Gayle is a retired accountant and a photography enthusiast living on Victoria's beautiful Bass Coast. Gayle is passionate about writing and keen to showcase Aussie culture to a global audience. Gayle loves her family, dogs, sunsets, and chocolate.
Published December 14th 2014
Bird Watching in Riverton's Streets
Bird watching must be done in the bush, by the water or in bird hides, right? Wrong. Some wonderful birds can be seen in the streets of Riverton, a small town in the Gilbert Valley around 100kms from the Adelaide CBD.
The first time I saw the red-rumped parrots there were five of these magnificent birds on power lines in Swinden Street. Their underside is of the brightest yellow, their breasts green and their wing feathers blue. The two females amongst them were dull in colour compared to their male counterparts and their head and backs were olive-green. It wasn't until I saw them again, pecking about in grass at the Riverton Duck Ponds picnic ground that their red rumps were obvious.
The red-rumped parrot can be found in the south-east of Australia and throughout New South Wales. It feeds predominantly on the seeds and leaves of grasses.
On a walk after breakfast I spotted musk lorikeets feeding in a tree on the corner of Torrens Road and Light Street. Mostly dark green with splashes of red, blue and yellow they are reminiscent of a young child's crayon drawing.
The red wattlebird was common in town. I photographed it in Masters Street and again on the Duck Ponds Trail, a 1km loop walk at the Gilbert River Lake. This is a raucous honeyeater with a brown-grey colouring, red pouches on the side of its cheeks and a splash of yellow on its belly.
Endemic to southern Australia, it feeds on nectar from flowers.
Galahs were about town in flocks. I saw them repeatedly foraging for grass seeds on the school oval in Paul Street and on the golf course on the corner of Washington Road and Torrens Road. At the Duck Ponds picnic ground they were feasting on young pine cones, the remnants of which could be seen scattered beneath the trees.
Also known as the rose-breasted cockatoo, galahs have a pink underside and face, grey wings and a white head. They are the most abundant of the Australian parrots and are found in numbers throughout the country.
A sighting of this New Holland Honeyeater was a pleasant surprise in Masters Street. This small long-beaked bird has a striped black and white breast, and black wings with a splash of yellow at the sides. Since it rarely sits still for long I was fortunate to get some snaps.

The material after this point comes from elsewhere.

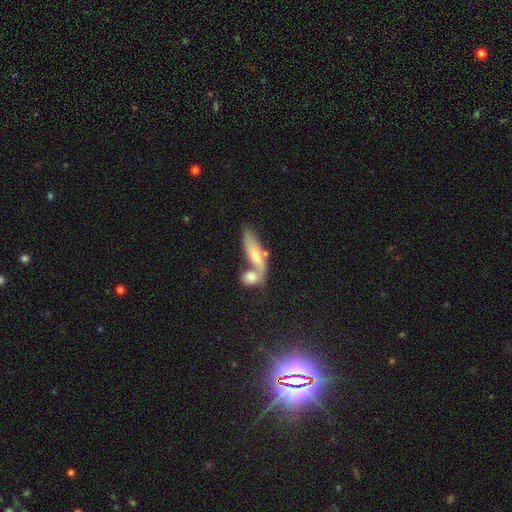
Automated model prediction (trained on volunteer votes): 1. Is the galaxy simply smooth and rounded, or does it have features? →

New Holland Honeyeaters are found throughout southern Australia. They feed on the nectar of flowers.
This charming white-plumed honeyeater was spotted on a pleasant stroll on the Duck Ponds Trail off Oxford Street between Siding Street and Burrows Lane. It has a golden-olive wings and face, a white stripe under its cheeks and a greyish underside.
Found throughout Australia this may be the most common of the honeyeaters. It feeds on nectar.
Is this a grey shrike-thrush? I'm not sure but I'd be willing to bet on it. What do you think? I photographed this bird in Glynn Street. This is a grey bird with a touch of olive on its back and a whitish underside.
The grey shrike-thrush is common to mainland Australia. It eats insects, spiders, small mammals and reptiles.
Meals are available at the Hotel Central and the Riverton Hotel. There is a picnic ground at the Riverton Duck Ponds off Oxford Street,
There are public toilets at the Riverton Council Offices, 21 Torrens Street, (Monday to Friday 6am to 8pm), at the Community Hall on the corner of Elizabeth and Torrens Street (Open 24 hours) and at the Duck Ponds (Gilbert River Park) in Oxford Terrace (open 24 hours).